■ **PROBLEM STATEMENT**
Beginning with the first line of the data below, set down each line exactly through the line that contains "domestik musim sebelumnya.".

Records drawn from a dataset
#####

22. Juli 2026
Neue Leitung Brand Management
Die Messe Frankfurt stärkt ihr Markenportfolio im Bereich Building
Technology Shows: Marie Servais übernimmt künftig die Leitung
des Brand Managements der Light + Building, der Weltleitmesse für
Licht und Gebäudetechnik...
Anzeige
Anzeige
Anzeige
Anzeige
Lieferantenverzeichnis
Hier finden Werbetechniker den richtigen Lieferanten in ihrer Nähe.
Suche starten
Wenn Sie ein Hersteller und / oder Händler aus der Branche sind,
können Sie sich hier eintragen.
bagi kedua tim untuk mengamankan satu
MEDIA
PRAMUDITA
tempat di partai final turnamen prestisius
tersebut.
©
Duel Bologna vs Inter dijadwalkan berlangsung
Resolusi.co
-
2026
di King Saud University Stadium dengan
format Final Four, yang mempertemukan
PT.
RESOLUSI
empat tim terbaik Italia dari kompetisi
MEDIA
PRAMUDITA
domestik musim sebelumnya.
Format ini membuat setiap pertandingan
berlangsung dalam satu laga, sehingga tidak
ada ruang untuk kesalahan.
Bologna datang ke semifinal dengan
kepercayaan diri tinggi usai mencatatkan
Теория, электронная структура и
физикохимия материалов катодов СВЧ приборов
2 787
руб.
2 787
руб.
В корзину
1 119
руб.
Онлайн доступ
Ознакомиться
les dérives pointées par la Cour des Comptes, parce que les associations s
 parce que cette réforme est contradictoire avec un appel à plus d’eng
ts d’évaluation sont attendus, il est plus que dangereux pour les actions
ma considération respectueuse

#####

■ **YOUR RESPONSE**
22. Juli 2026
Neue Leitung Brand Management
Die Messe Frankfurt stärkt ihr Markenportfolio im Bereich Building
Technology Shows: Marie Servais übernimmt künftig die Leitung
des Brand Managements der Light + Building, der Weltleitmesse für
Licht und Gebäudetechnik...
Anzeige
Anzeige
Anzeige
Anzeige
Lieferantenverzeichnis
Hier finden Werbetechniker den richtigen Lieferanten in ihrer Nähe.
Suche starten
Wenn Sie ein Hersteller und / oder Händler aus der Branche sind,
können Sie sich hier eintragen.
bagi kedua tim untuk mengamankan satu
MEDIA
PRAMUDITA
tempat di partai final turnamen prestisius
tersebut.
©
Duel Bologna vs Inter dijadwalkan berlangsung
Resolusi.co
-
2026
di King Saud University Stadium dengan
format Final Four, yang mempertemukan
PT.
RESOLUSI
empat tim terbaik Italia dari kompetisi
MEDIA
PRAMUDITA
domestik musim sebelumnya.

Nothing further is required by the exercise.